Put more simply, I'm saying that he did valuable scientific work in developing his formal analysis of grammars, even if it fails to capture human language. He intended it to capture human grammar, but it's an interesting computation-amenable model of grammar even if it isn't how humans speak, because it is pretty much how we now write programming languages. When computer scientists today talk about "grammars", for example someone saying that they're writing "an ANTLR grammar for Clojure", they mean it in the Chomskian sense.
I don't think he was claiming that Chomsky IS language theory, or even that he pioneered the field. However, to say his contributions to science are "negligible" is absurd.
Chomsky revolutionized linguistics in the 1960s. Compiler theory incorporates a huge amount of his work. Calling his contributions negligible or detrimental is like saying Freud's contributions were the same.
Could you elaborate on Freud? I thought the general consensus was that none of his "theories" were accurate and evidence doesn't support or it directly contradicts his ideas. From the admittedly little I've read, it comes off as just "making stuff up" and generating frameworks that can explain anything (hence nothing). Psychoanalysis certainly has no place in modern psychology.
Or are you saying that Freud, despite being entirely wrong, got things moving and eventually helped folks to start taking psychology as a serious science? Or another point I am not understanding?
I am not the grandparent author, but I think your last paragraph describes it well.

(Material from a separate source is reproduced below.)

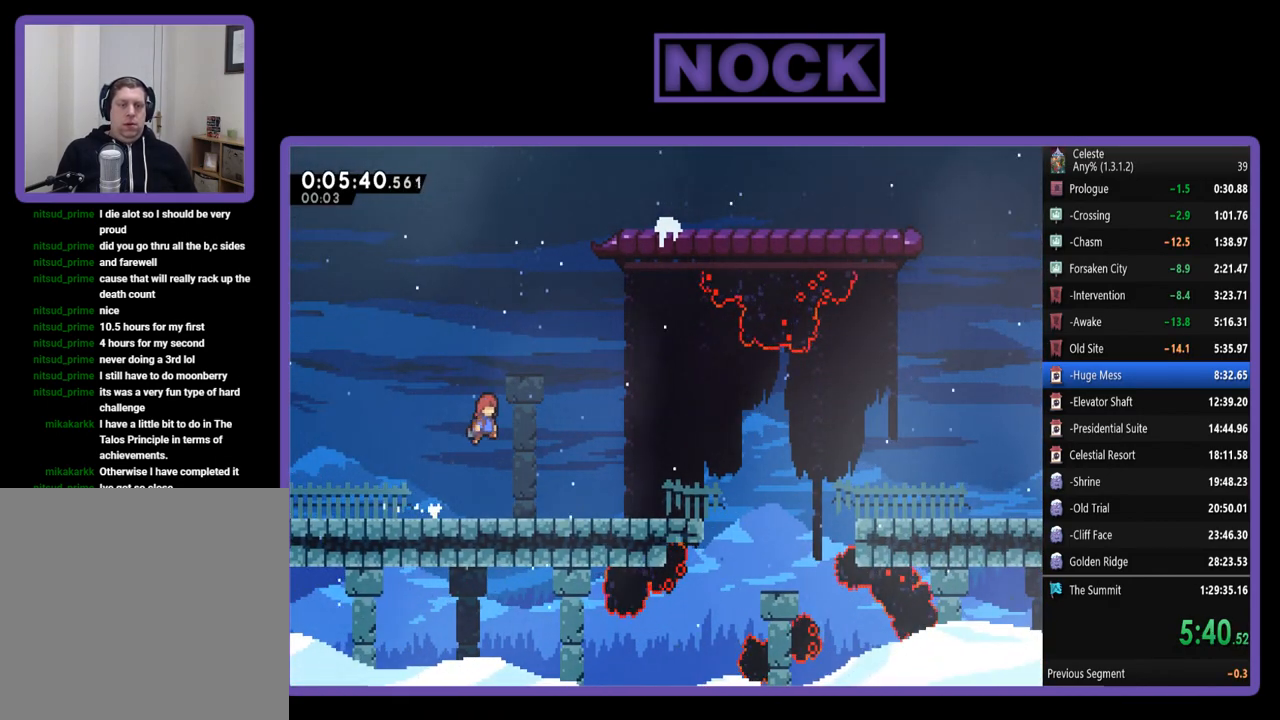
{"buttons": ["CROSS", "R2", "DPAD_RIGHT"], "left_stick": "center", "events": [[283, "CROSS", "up"], [450, "CROSS", "down"]]}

Yes looking back Freud's theories are bogus. However, that is only looking back and taking in consideration what has happened after. However, whatever happened after in the theory of how mind and human psychology was very much influenced by Freud. A lot of it was a reaction but it was still a reaction to something. Those that came after studied Freud and it was their background.
To say it another way, it hard to predict what would have happened if Freud was not there. We could have been in a worse shape maybe today.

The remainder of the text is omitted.